Let \begin{align} f(x,y)&=2x-4\frac{y}{x} \\ f(0,0)&=0, \end{align} for $|x|\leq 1$, $0\leq y\leq x^2$. Show that $f$ is not Lipschitz.
I calculated its derivative and it is unbounded, but I don't know hot to prove it by definition since every path I chose, like $(0,0)$ and $(x,x^2)$ is Lipschitz with constant $2$, thanks.
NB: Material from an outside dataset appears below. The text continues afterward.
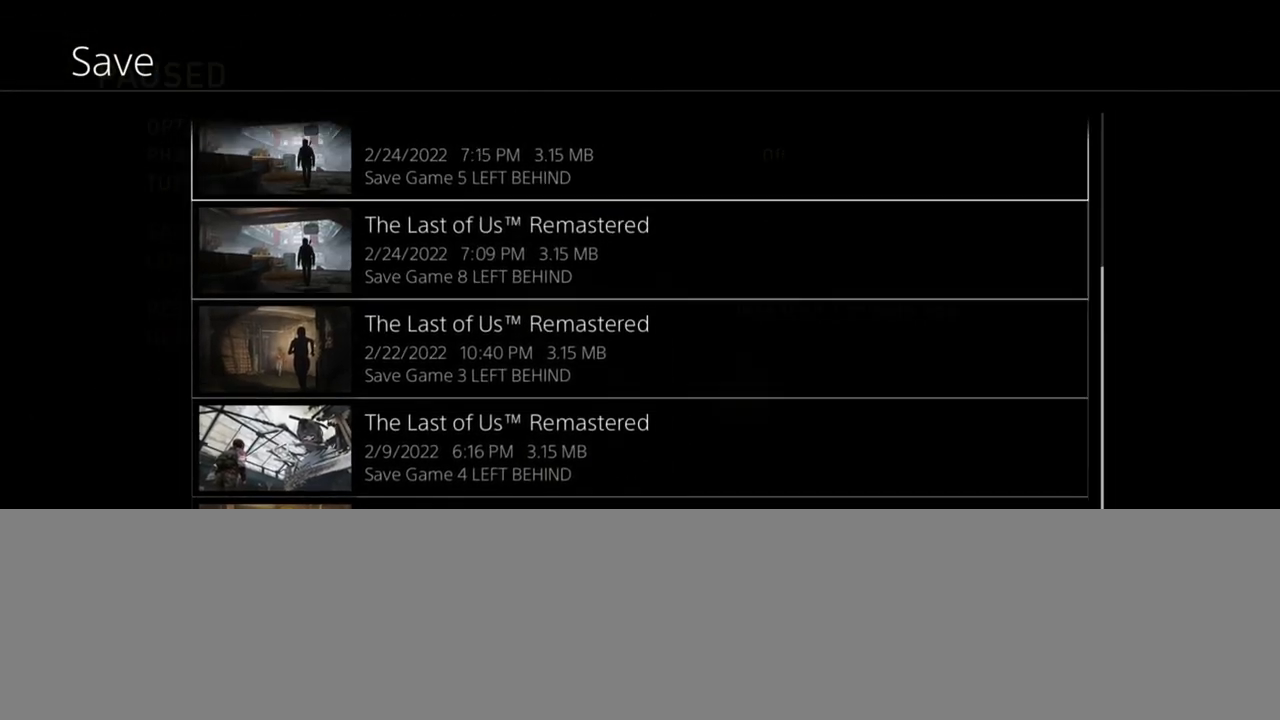
{"buttons": ["DPAD_DOWN"], "left_stick": "center", "right_stick": "center", "events": [[333, "DPAD_UP", "up"], [450, "DPAD_DOWN", "down"]]}
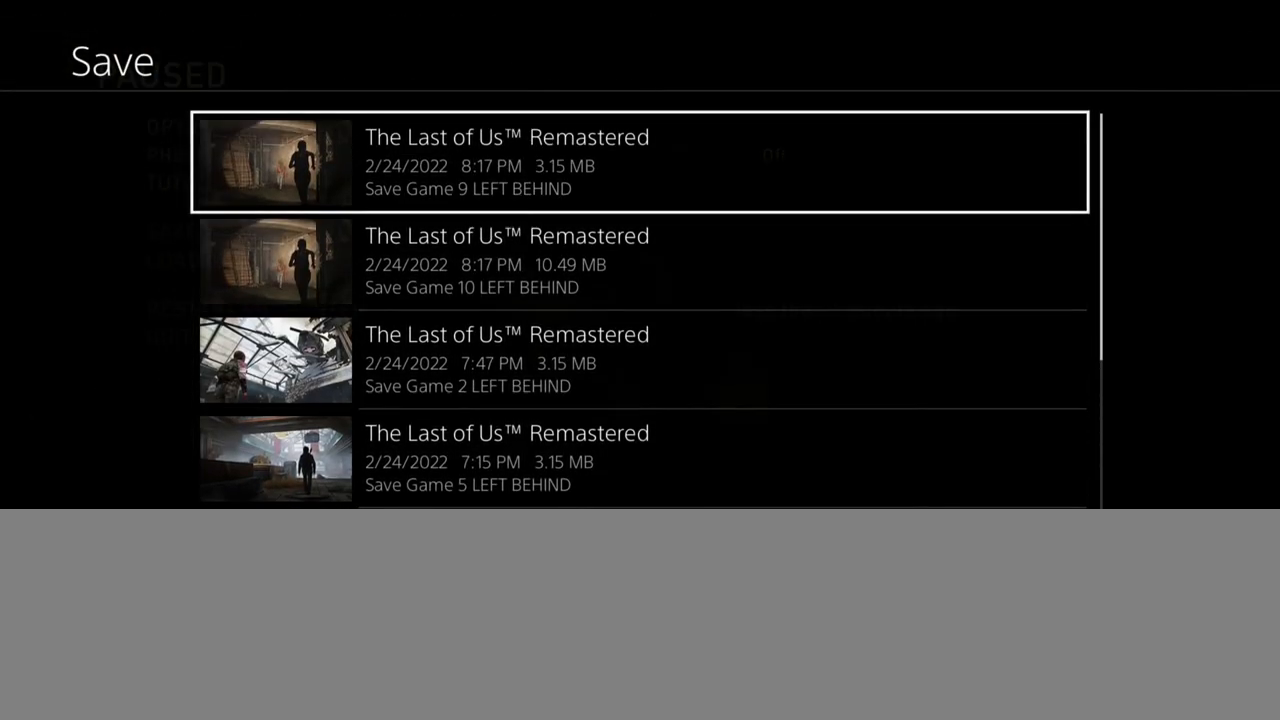
{"buttons": [], "left_stick": "center", "right_stick": "center", "events": [[33, "CROSS", "down"], [117, "DPAD_DOWN", "up"], [200, "CROSS", "up"]]}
The function $f$ is Lipschitz continuous (w.r.t. to the Euclidean norm) on the domain $$ D=\{ (x,y) : |x| \le 1, 0\le y \le x^2 \} $$
if and only if there exists some $L$ such that for every $(x,y), (\tilde x, \tilde y)\in D$ it follows $$ |f(x,y) - f(\tilde x, \tilde y)| \le K \|(x,y) - (\tilde x, \tilde y)\|. $$ That is, the quotient $$ \frac{|f(x,y) - f(\tilde x, \tilde y)|}{\|(x,y) - (\tilde x, \tilde y)\|} $$ is bounded for $(x,y) \ne (\tilde x, \tilde y)$.
Let $x\in(0,1]$. Then, we have $$ \frac{|f(x,x^2) - f(x, 0)|}{\sqrt{|x-x|^2 + |x^2 - 0|^2}} = \frac{4x}{x^2} = \frac4x \to \infty$$ for $x\to 0$. So $f$ is not Lipschitz continuous.